Berbahasa yang baik yang menempatkan pada kondisi tidak resmi atau pada pembicaraan santai tidak mengikat kaidah bahasa di dalamnya. Ragam berbahasa seperti ini memungkinkan munculnya gejala bahasa baik interferensi, integrasi, campur kode, alih kode maupun bahasa gaul. Kodrat manusia sebagai makhluk sosial tidak lepas dari adanya interaksi dan komunikasi antarsesamanya. Bahasa sebagai sarana komunikasi mempunyai fungsi utama bahasa adalah bahwa komunikasi ialah penyampaian pesan atau makna oleh seseorang kepada orang lain. Keterikatan dan keterkaitan bahasa dengan manusia menyebabkan bahasa tidak tetap dan selalu berubah seiring perubahan kegaiatan manusia dalam kehidupannya di masyarakat.

#### [Entri yang Diberikan]

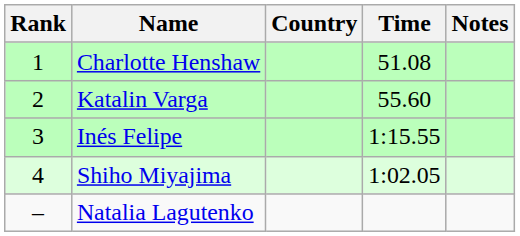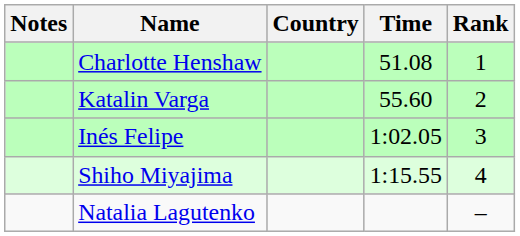columns swapped: Rank <-> Notes
Inés Felipe | Time: 1:15.55 -> 1:02.05
Shiho Miyajima | Time: 1:02.05 -> 1:15.55
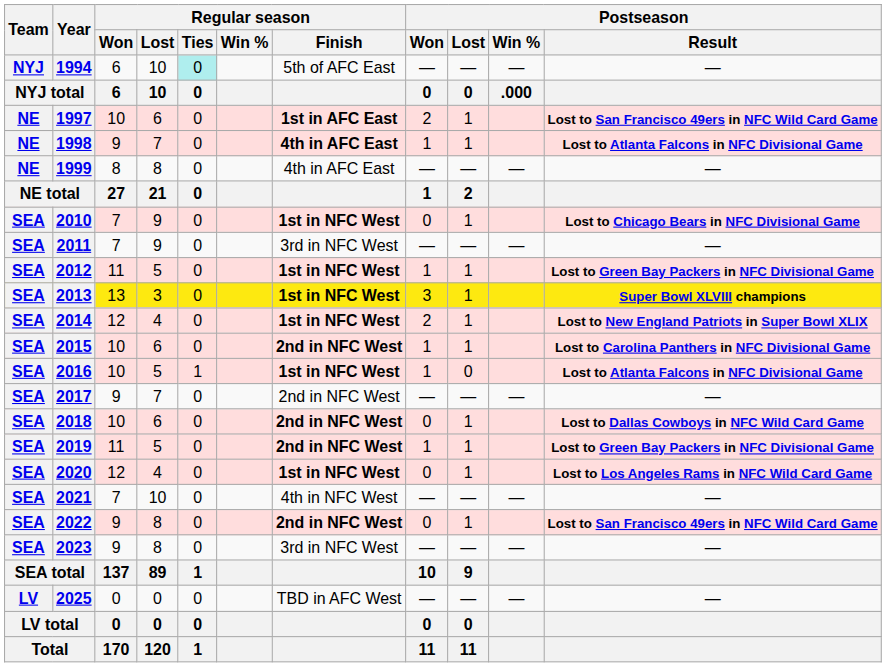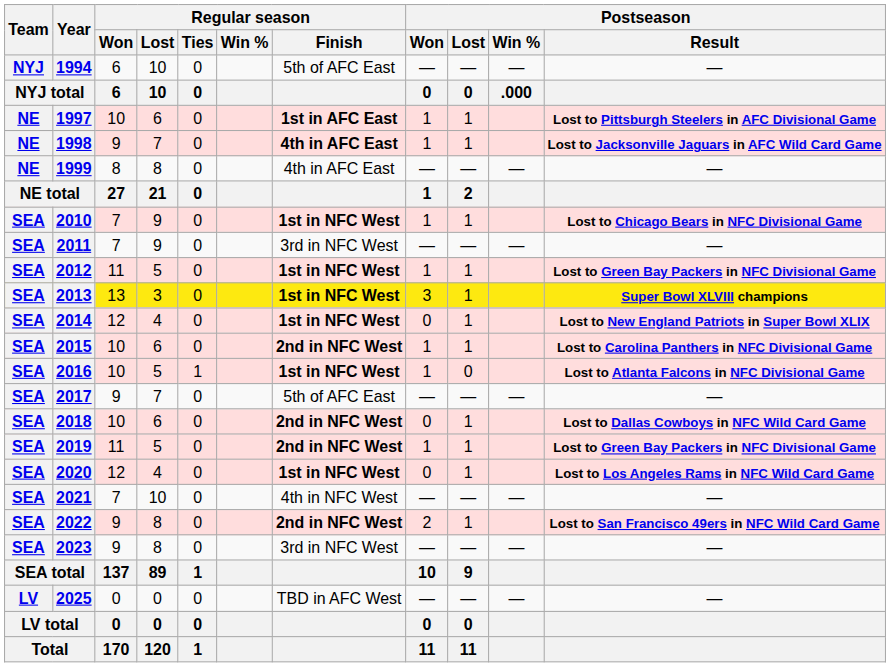1994 | Regular season / Ties: paleturquoise background -> no background
1997 | Postseason / Won: 2 -> 1
1997 | Postseason / Result: Lost to San Francisco 49ers in NFC Wild Card Game -> Lost to Pittsburgh Steelers in AFC Divisional Game
1998 | Postseason / Result: Lost to Atlanta Falcons in NFC Divisional Game -> Lost to Jacksonville Jaguars in AFC Wild Card Game
2010 | Postseason / Won: 0 -> 1
2014 | Postseason / Won: 2 -> 0
2017 | Regular season / Finish: 2nd in NFC West -> 5th of AFC East
2022 | Postseason / Won: 0 -> 2
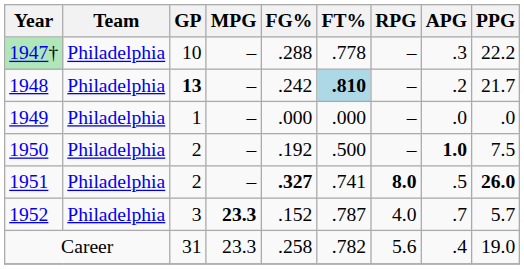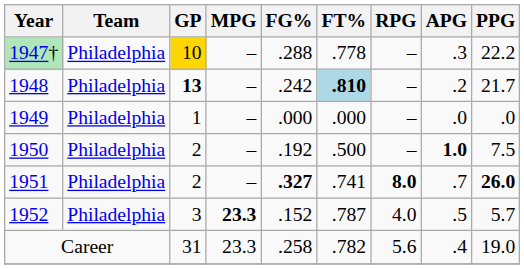1947† | GP: no background -> gold background
1951 | APG: .5 -> .7
1952 | APG: .7 -> .5
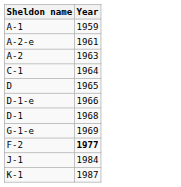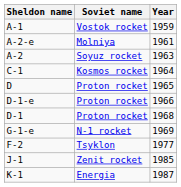+ column: Soviet name | Vostok rocket | Molniya | Soyuz rocket | Kosmos rocket | Proton rocket | Proton rocket | Proton rocket | N-1 rocket | Tsyklon | Zenit rocket | Energia
F-2 | Year: bold -> normal
J-1 | Year: 1984 -> 1985
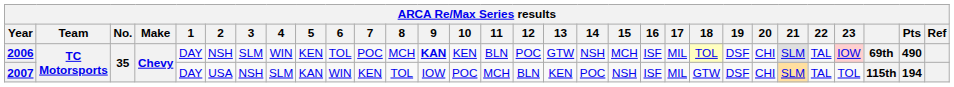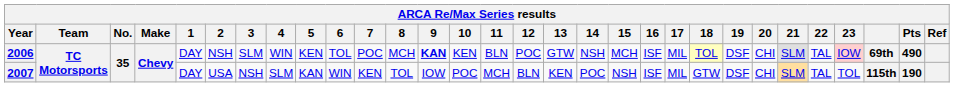2007 | Pts: 194 -> 190
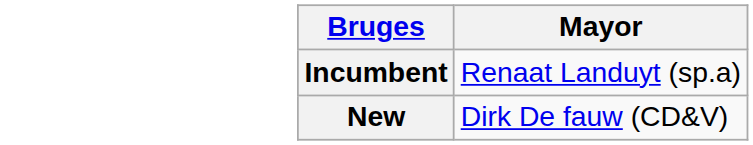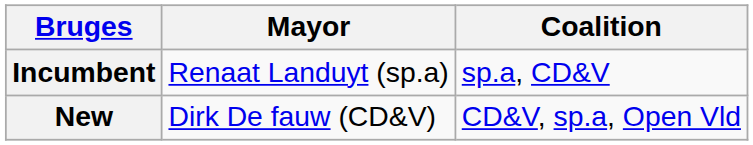+ column: Coalition | sp.a, CD&V | CD&V, sp.a, Open Vld
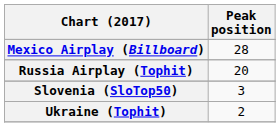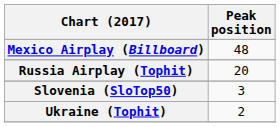Mexico Airplay (Billboard) | Peak position: 28 -> 48
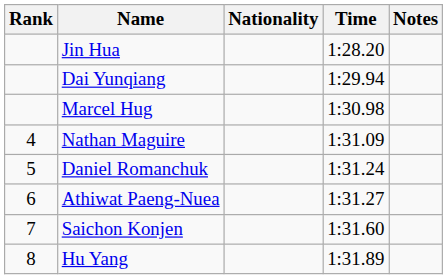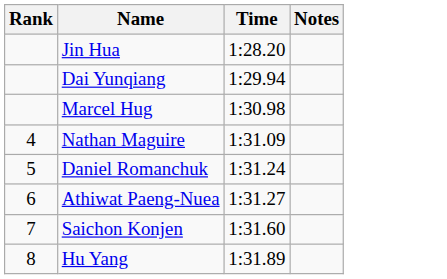- column: Nationality
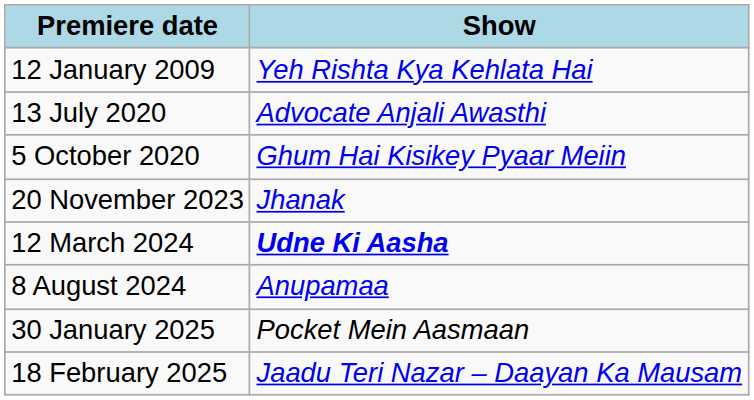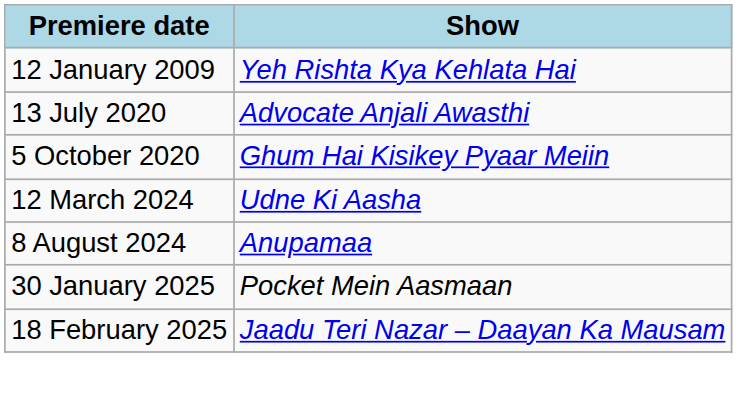- row: 20 November 2023 | Jhanak
12 March 2024 | Show: bold -> normal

#### [Permintaan]
Mohon sebutkan gejala bahasa yang menurut dokumen dapat muncul dalam ragam berbahasa tidak resmi atau santai.

#### [Hasil Tugas]
Interferensi, integrasi, campur kode, alih kode, dan bahasa gaul.